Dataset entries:

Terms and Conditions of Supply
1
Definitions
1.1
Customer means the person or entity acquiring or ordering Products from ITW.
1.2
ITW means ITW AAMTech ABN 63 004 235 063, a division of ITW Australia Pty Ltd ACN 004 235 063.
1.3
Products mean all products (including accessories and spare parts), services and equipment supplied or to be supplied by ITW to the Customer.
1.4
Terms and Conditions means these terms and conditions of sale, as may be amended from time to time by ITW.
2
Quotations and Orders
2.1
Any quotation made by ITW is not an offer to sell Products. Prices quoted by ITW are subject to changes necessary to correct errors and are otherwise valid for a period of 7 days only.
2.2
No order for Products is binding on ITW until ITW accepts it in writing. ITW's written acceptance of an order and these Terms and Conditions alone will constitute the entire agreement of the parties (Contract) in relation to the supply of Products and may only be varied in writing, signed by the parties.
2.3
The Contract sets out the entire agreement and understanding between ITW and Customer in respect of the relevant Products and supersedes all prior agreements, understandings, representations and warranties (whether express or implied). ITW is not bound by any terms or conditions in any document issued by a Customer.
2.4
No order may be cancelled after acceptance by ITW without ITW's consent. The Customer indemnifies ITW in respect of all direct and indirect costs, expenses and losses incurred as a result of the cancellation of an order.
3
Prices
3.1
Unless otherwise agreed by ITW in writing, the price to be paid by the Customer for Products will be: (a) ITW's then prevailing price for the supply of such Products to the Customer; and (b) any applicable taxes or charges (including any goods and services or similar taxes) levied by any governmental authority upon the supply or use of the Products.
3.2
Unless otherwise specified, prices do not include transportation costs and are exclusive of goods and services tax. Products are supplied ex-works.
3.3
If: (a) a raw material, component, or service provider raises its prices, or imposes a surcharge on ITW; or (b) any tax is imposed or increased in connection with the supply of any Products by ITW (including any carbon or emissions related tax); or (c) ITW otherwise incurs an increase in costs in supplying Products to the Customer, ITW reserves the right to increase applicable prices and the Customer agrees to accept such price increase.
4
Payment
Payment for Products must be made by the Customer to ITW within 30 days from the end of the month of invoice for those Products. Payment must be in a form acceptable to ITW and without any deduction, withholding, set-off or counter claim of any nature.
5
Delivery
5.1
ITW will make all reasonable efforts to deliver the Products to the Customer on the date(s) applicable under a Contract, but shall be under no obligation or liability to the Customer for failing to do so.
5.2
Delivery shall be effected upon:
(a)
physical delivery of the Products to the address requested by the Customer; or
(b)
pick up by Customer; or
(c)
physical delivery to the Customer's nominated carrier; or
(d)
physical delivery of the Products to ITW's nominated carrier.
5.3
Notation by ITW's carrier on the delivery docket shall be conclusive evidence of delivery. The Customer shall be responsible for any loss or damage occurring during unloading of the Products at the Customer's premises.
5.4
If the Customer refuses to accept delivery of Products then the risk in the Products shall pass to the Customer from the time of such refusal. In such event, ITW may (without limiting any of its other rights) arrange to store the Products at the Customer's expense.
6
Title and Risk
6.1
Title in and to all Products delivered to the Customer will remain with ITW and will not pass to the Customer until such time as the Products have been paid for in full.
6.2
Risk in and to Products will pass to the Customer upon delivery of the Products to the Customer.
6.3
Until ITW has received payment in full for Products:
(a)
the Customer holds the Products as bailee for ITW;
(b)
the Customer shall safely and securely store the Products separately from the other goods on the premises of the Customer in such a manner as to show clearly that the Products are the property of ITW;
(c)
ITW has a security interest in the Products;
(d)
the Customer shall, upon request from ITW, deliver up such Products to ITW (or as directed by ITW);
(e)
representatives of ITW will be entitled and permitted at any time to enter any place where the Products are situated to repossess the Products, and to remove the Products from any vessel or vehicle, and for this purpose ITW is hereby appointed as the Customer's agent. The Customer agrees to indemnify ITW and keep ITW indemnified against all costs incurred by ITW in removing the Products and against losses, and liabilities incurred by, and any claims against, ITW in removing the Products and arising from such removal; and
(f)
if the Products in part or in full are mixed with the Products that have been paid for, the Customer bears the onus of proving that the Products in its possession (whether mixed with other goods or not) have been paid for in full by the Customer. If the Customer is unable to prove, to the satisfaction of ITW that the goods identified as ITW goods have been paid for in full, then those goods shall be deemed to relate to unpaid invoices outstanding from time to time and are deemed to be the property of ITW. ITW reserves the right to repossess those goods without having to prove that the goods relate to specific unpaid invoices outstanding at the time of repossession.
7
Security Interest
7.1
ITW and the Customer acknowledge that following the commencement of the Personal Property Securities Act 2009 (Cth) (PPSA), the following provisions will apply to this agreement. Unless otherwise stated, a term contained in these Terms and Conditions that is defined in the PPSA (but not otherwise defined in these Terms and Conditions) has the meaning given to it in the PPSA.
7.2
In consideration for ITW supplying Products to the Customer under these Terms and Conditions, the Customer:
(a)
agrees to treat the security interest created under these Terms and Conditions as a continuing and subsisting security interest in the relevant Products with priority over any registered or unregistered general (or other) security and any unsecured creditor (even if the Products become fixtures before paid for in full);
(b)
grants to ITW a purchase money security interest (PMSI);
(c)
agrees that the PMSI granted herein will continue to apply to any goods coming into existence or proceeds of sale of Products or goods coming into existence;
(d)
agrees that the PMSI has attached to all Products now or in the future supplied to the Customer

**Work item**: Among the entries above, determine how many lines contain "store", then output only that number.

**Answer section**: 2